_PROVIDED TEXT_:
* * *
Not so fast, Mr. President

George W. Bush has started talking of the nation's economic woes in the past tense. Maybe he hasn't seen the new job numbers yet.

Published June 3, 2005 1:33PM (EDT)

George W. Bush has started speaking of the nation's economic woes in the past tense. At a fundraising dinner Thursday for Missouri Sen. Jim Talent, the president said that the county has some problems to solve but suggested that the economy wasn't one of them. "Now, we dealt with one of our problems, and that is our economy," he said. "We had some tough times for a while because of the enemy attack and the down cycle of our economy."

Before catching himself with the obligatory "we can't rest," Bush painted a rosy picture of the nation's employment situation, taking credit for creating 3.5 million jobs over the last two years while ignoring all the jobs that were lost during the first two-and-a-half years of his presidency.

So is the economy all better now? That's not what this morning's news suggests. May's job numbers are out now, and they're not good: Employers added just 78,000 new jobs last month, the smallest number since August 2003 and about half of the number required just to keep up with population growth. While the country picked up some jobs in retail, it lost jobs in manufacturing last month.
* * *
_MATERIAL PROVIDED_:

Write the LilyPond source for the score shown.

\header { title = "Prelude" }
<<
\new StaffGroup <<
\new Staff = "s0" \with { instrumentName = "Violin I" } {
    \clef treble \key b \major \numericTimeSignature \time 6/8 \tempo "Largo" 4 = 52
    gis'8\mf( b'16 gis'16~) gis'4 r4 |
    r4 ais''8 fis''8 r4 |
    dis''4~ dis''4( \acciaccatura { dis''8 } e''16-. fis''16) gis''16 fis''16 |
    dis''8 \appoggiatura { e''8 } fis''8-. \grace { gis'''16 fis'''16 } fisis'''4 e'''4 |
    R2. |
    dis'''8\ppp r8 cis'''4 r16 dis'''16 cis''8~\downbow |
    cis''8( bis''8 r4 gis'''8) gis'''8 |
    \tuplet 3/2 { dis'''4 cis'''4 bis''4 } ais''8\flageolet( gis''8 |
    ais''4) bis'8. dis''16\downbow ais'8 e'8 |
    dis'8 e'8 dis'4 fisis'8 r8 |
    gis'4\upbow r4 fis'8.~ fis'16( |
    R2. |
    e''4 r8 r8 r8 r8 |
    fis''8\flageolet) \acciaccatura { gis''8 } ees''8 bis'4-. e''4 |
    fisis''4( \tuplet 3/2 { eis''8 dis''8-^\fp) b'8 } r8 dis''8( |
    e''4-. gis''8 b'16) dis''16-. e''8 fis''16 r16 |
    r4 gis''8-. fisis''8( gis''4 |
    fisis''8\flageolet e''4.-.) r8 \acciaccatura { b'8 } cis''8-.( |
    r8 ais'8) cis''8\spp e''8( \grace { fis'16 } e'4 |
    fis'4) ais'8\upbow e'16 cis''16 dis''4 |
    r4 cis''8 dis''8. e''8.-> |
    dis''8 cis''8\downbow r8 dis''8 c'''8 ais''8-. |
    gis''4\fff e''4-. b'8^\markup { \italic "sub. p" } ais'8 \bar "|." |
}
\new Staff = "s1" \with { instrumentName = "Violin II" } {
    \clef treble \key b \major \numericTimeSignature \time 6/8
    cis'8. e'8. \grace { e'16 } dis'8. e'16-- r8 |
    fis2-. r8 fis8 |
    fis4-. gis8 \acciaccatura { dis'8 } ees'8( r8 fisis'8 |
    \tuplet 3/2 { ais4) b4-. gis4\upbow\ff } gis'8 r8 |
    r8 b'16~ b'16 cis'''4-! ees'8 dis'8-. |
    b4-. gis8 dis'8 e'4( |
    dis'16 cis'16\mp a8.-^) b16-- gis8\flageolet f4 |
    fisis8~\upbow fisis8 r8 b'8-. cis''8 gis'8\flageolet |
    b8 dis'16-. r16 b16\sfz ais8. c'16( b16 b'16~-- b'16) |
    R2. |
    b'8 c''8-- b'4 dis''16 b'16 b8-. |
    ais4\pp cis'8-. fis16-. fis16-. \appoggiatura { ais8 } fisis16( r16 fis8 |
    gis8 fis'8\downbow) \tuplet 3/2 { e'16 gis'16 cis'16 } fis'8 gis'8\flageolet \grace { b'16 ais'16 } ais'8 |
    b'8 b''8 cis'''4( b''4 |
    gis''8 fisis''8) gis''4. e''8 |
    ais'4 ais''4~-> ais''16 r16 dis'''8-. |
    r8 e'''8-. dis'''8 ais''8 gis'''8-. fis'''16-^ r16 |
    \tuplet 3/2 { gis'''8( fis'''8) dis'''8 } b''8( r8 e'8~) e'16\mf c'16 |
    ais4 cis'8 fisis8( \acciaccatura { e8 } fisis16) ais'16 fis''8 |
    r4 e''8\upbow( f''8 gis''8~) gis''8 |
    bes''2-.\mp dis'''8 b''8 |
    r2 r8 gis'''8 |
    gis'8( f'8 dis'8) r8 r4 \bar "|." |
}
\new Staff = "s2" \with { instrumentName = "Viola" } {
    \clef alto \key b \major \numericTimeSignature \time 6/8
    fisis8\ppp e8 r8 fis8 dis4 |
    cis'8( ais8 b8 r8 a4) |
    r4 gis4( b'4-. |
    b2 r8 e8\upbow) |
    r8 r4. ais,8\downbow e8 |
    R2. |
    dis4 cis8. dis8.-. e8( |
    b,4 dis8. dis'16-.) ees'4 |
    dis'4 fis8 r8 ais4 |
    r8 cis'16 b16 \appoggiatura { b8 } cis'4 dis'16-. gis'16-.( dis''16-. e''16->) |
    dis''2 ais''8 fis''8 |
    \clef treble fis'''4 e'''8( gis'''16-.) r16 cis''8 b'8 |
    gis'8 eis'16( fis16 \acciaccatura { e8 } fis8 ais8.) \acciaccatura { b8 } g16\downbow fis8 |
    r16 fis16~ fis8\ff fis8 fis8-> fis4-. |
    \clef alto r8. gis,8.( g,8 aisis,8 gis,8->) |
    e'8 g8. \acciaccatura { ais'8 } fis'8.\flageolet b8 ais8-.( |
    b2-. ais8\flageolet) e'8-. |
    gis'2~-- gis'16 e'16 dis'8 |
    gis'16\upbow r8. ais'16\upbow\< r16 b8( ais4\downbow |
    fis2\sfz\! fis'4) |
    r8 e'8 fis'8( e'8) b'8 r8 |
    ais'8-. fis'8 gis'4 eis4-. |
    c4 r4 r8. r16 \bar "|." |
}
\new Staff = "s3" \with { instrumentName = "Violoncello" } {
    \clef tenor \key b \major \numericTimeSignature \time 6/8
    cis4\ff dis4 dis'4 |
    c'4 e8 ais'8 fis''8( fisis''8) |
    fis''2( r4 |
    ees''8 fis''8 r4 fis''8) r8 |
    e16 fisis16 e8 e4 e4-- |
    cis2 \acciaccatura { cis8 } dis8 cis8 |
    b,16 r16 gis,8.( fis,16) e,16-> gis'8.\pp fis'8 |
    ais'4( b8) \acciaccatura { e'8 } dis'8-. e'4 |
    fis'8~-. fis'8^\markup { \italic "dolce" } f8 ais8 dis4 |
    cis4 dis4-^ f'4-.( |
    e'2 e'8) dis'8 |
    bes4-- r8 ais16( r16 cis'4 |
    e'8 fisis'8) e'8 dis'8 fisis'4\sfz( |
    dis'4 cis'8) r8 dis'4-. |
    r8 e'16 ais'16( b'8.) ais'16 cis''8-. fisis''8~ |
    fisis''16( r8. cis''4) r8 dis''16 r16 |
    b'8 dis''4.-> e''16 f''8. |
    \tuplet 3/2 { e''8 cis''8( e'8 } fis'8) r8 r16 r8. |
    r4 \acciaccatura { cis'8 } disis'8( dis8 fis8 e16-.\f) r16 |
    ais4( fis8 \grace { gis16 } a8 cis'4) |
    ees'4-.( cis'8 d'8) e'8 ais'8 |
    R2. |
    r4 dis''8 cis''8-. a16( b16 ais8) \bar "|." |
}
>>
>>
* * *
_ACTIONS TO TAKE_:
1. In the article about Bush and the economy, how many new jobs did employers add in May?
2. List every passage the article about Bush and the economy quotes directly from the president.
3. Write the next part of the article about Bush's economic claims, picking up after its final sentence.

_RESULTS BY TASK_:
1. 78,000

2.
- "Now, we dealt with one of our problems, and that is our economy"
- "We had some tough times for a while because of the enemy attack and the down cycle of our economy."
- "we can't rest"

3.
Why are the numbers so bad? According to the Associated Press, analysts say that high energy prices and rising costs for health care and certain raw materials "could be making some employers cautious." At the Talent fundraiser Thursday night, the president said that the "job of government isn't to create the wealth, but an environment in which people are willing to risk capital." If business owners are so frightened by the rising costs of gasoline and health care, isn't there an argument to be made that the president is doing the "job of government" all that well?

By Tim Grieve

Tim Grieve is a senior writer and the author of Salon's War Room blog.